A new report Thursday by the bank HSBC showed that Chinese manufacturing has declined for the past 11 months as demand in Europe has waned. Many economists doubt that China will return to developing at a steady 10 percent annual clip—and that potentially has negative repercussions for American workers whose livelihoods increasingly depend on that nation’s newfound wealth.
U.S. exports to China have increased by 541 percent over the past decade. More than 800,000 American jobs last year relied on the $103.9 billion in goods and services shipped to China last year, according to government data.
“We simply have to—as a country, America simply has to grow exports by about, I think, 14.5 percent every single year,” U.S. Ambassador to China Gary Locke said in a Washington speech last week. “The thing about China is that there’s a love affair with American goods, products and services.”
With that in mind, here are other ways that Americans have profited from China’s meteoric rise:
- China holds $1.15 trillion of the roughly $16 trillion total in federal debt, enabling deficit-popping tax cuts and government expenditures on social programs and the military.
- Nearly 160,000 Chinese students attended American universities last year, a 398 percent increase over the past 15 years, according to the Institute of International Education.

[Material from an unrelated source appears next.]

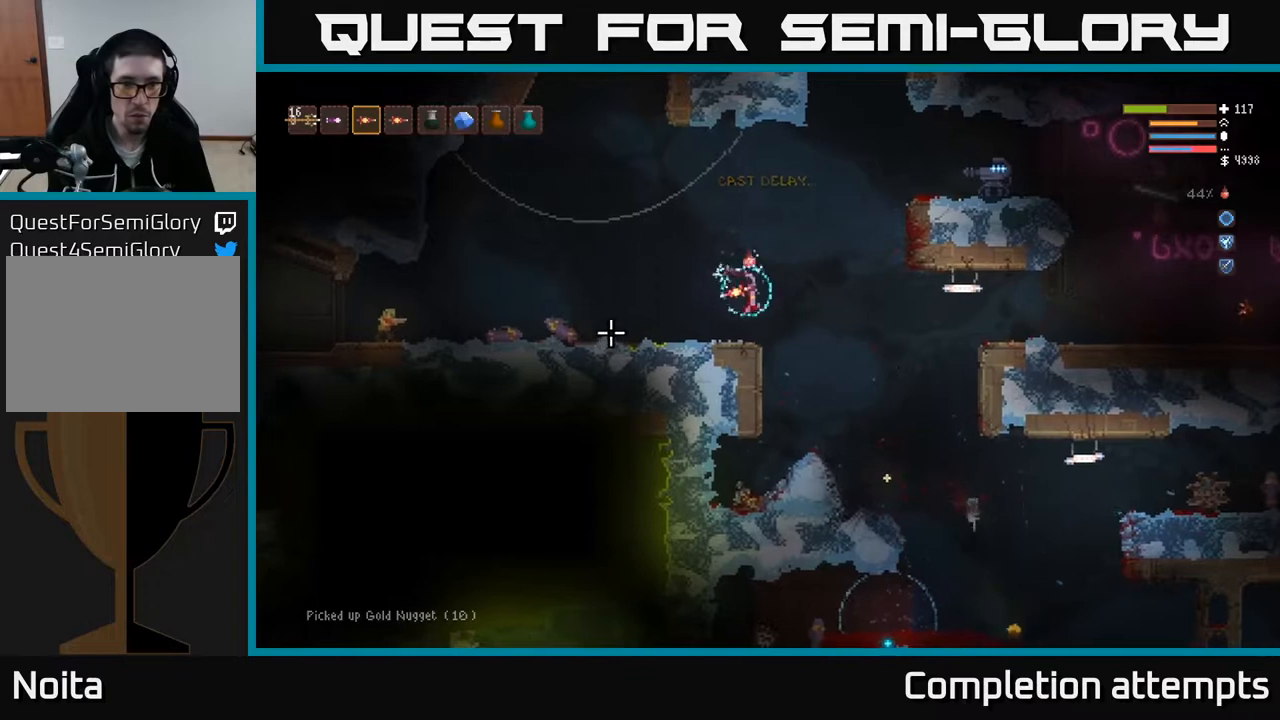
{"buttons": [], "left_stick": "right", "right_stick": "left", "events": []}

- Chinese firms invested more than $4.5 billion directly into the United States in each of the previous two years, through either mergers or opening new factories, according to the Rhodium Group.
- More than 1 million Chinese tourists came to the United States last year—each spending an average of about $6,500. The Commerce Department estimates 3.25 million Chinese will visit in 2016.
The surge in trade—among other parts of the Chinese economy— helped fuel the American recovery from the Great Recession. But it’s “unrealistic,” said Kenneth Jarrett, chairman of the American Chamber of Commerce in Shanghai, to expect that pace to continue as Chinese corporate profits decelerate and property values drop 1.19 percent over the past 12 months according to government reports this week.
“They actually want to slow down economic growth because they recognize that they can’t sustain the double-digit growth that they’ve enjoyed for so long without serious consequences,” Jarrett said.
Peter Sykes, head of Dow Chemical’s division in greater China, stressed that no one is talking about “hard landing scenarios,” even if the broader economy has “a little softness ahead.”
Until recently, what unquestionably propelled China was its role as the workshop to the world, its factories cheaply humming out everything from iPods to zippers. That model has taken a bruising with the downturn in Europe and stagnant growth in the United States, creating a vicious cycle in which a Chinese slowdown could further compound the problems in the rest of the world.
“As the big economies in Europe and the U.S. have grown or contracted — grown at a far lesser rate or, in the case of certain European countries, have contracted, that’s reflected in the numbers in China,” FedEx founder and CEO Frederick Smith said on an earnings call this week. “I’ve been somewhat amused watching some of the China observers, I think, completely underestimate the effects of the slower exports on the overall China economy.”
However, China’s industrial might remains a major concern on the campaign trail. The rhetoric from Obama and Romney emphasizes the clear cost of Chinese factories, with one study estimating the U.S. lost 1.9 million manufacturing jobs after China entered the World Trade Organization in 2001.
Romney—whose private equity firm Bain Capital invested in Chinese businesses—tells voters that China only succeeded because it artificially lowered the value of its currency against the dollar. If elected president, the former Massachusetts governor promises to instantly label China a “currency manipulator.”
“It’s time to stand up to the cheaters and make sure we protect jobs for the American people,” Romney declares in a campaign ad released last week.
Obama stopped in Ohio’s three C’s on Monday—Cincinnati, Columbus and Cleveland—to announce a complaint filed with the World Trade Organization against China for “illegal” subsidies of their auto parts industry.
“These are subsidies that directly harm working men and women on the assembly lines in Ohio and Michigan and across the Midwest,” he said in Cincinnati. “We are going to stop it. It’s not right; it’s against the rules; and we will not let it stand.”
But what voters might miss is the paradoxical reason why Obama wants to protect the auto sector from China: If car parts aren’t made in the United States, they can’t be exported to China. The president touts the government’s rescue of General Motors and Chrysler, but to some degree, Chinese consumers also enabled that turnaround.
The Buckeye State exported $2.7 billion to China last year, an 838 percent increase since 2000, according to the U.S.-China Business Council. Mark Doms, chief economist at the Commerce Department, blogged this month that auto exports to China have increased under Obama by 457 percent to $4.55 billion in just four years. Chinese demand kept American car factories open.
“These increased exports,” he wrote, “help boost U.S. jobs, especially in manufacturing, an important industry for the middle class.”